How reliable are PCR tests?Lanka’s chief Epidemiologist Dr. Sudath Samaraweera declared this week that a person subjected to a PCR test which turns out to be negative must nevertheless undergo a two week quarantine period to make it positively certain he is free of COVID. And then take another PCR test to make it even more certain.Dr Samaraweera said on Tuesday, “We conduct PCR tests on first and close contacts of covid-19 patients and for randomly selected people. Subjecting to a PCR test alone means that there is a possibility of he or she being infected by the virus.  So, it is mandatory that those who are subjected to PCR tests, to undergo a two-week quarantine process, even if the PCR test results are negative. Another PCR test should be conducted after the 14-day quarantine period.”Hang on. Though there is nothing to beat being doubly sure, doesn’t the Chief Epidemiologist’s statement cast some seeds of doubt on the efficacy of this highly vaunted, highly priced, highly discomforting  and somewhat distressing method of COVID testing? That science has not only been unable to deliver a vaccine but hasn’t still been able to even produce a fool proof test to identify the coronavirus presence in the human body?
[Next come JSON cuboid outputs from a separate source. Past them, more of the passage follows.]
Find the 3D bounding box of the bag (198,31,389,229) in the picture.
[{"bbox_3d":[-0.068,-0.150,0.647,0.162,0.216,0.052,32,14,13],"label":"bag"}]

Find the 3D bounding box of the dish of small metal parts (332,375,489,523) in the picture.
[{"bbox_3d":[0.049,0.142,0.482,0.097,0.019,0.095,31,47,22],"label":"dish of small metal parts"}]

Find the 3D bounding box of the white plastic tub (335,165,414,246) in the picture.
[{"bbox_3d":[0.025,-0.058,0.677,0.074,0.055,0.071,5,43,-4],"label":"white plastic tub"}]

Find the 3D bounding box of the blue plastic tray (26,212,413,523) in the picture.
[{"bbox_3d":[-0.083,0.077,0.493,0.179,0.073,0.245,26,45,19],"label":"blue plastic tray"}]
Doctors and politicians the world over shout themselves hoarse crying ‘testing, testing and more testing’ giving the impression that the PCR can positively identify those not infected with the coronavirus in one sure shot, ruling out the need for any further tests; and thus can separate the infected chaff from the unspoilt wheat.
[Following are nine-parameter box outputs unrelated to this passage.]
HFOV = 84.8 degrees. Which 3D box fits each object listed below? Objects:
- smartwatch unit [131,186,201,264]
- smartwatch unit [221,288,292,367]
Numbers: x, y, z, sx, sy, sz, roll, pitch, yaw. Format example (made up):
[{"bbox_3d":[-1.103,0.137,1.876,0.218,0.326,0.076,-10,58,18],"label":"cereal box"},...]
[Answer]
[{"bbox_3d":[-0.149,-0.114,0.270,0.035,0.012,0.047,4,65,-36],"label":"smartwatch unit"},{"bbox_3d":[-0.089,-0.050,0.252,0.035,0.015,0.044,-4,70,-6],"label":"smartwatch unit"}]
After all, having a tube stuck up one’s nasal cavity or shoved down one’s throat is not everyone’s cup of tea. One generally only submits to the invasive PCR test voluntarily in the belief, and with the assurance, that its result will be conclusive and will lay at rest any further nagging doubts.

And its high price certainly entitles one to assume that its results can stand the test of certainty. A PCR test done at a private hospital costs approximately Rs. 9,000. Surely an individual does not splash out 9,000 bucks or more for a dud hit or miss test which requires two weeks quarantine thereafter just to be on the safe side?

And, as far as the state is concerned, President Rajapaksa revealed two weeks ago that the Government spends over Rs. 60 million a day on PCR tests, which comes to nearly 2 billion rupees a month. Late October, a hi-tech PCR testing machine installed at the Base Hospital at Mulleriyawa broke down prompting the Chinese Embassy to fly in Chinese engineers to repair it. The three-day delay caused a backlog of 27,000 cases according to the then Health Ministry spokesman Dr. Jayaruwan Bandara who said, “The machine is one out of 25 PCR testing machines in the country.”

Surely the Government has not installed a fleet of PCR testing machinery and does not conduct Rs 2 billion worth of PCR tests per month only to learn from its own Chief Epidemiologist this week that even if the result of the PCR test proved negative, it will be better to be safe than sorry by sending those tested into hibernation during the 14-day incubation period of the coronavirus followed by another PCR shot when they awake.

Furthermore, with the introduction of the Antigen test on Wednesday, Dr. Samaraweera said: “If the Antigen test result becomes negative, a PCR test is carried out on such patients to reconfirm it.”

So is the new testing procedure to be as follows: First Antigen test. If negative PCR test to confirm it. If PCR confirms it by showing negative, two week quarantine. At quarantine end if the person is negative, then another PCR test to see if the person is negative.

The nation’s Chief Epidemiologist Dr. Samaraweera who, incidentally, is doing a marvelous job keeping the people abreast of the pandemic’s latest, should clarify the true nature of the PCR test. Whether its result is dead on or hit or miss? Or simply flukes? Will he, please oblige? If only to dispel the fears of the tourist industry which has nailed its hopes to the PCR test as the entry visa for foreigners to taste paradise in the Lankan sunshine without quarantine. And, of course, to clear the air of corona confusion for the rest?